======== Exercise material
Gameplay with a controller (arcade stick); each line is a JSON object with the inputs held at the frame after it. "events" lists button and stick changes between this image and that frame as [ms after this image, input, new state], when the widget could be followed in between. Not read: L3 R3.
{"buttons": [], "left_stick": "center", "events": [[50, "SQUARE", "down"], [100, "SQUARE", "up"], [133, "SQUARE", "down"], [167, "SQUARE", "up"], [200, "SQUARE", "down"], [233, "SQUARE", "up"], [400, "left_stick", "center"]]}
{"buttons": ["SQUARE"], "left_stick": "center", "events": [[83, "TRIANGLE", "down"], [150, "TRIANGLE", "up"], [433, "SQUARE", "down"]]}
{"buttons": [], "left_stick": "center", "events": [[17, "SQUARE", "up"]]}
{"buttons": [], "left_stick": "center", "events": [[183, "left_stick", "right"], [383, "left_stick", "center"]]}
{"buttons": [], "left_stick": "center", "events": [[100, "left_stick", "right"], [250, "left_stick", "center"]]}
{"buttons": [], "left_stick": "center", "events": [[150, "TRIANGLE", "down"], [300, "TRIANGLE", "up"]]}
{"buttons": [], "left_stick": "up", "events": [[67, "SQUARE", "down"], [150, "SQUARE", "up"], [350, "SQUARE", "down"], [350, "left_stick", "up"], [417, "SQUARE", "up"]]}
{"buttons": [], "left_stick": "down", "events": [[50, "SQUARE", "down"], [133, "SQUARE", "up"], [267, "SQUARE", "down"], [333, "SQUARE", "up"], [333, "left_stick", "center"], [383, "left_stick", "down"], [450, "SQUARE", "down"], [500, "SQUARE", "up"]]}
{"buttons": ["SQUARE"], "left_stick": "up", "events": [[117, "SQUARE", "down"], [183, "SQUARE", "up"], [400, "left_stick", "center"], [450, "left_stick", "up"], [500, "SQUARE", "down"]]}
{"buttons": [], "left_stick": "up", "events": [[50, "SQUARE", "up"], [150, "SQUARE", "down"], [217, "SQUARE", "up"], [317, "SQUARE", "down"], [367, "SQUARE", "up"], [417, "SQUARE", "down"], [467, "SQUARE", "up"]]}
================
Please go through the data above and copy each line containing the word "right".

{"buttons": [], "left_stick": "center", "events": [[183, "left_stick", "right"], [383, "left_stick", "center"]]}
{"buttons": [], "left_stick": "center", "events": [[100, "left_stick", "right"], [250, "left_stick", "center"]]}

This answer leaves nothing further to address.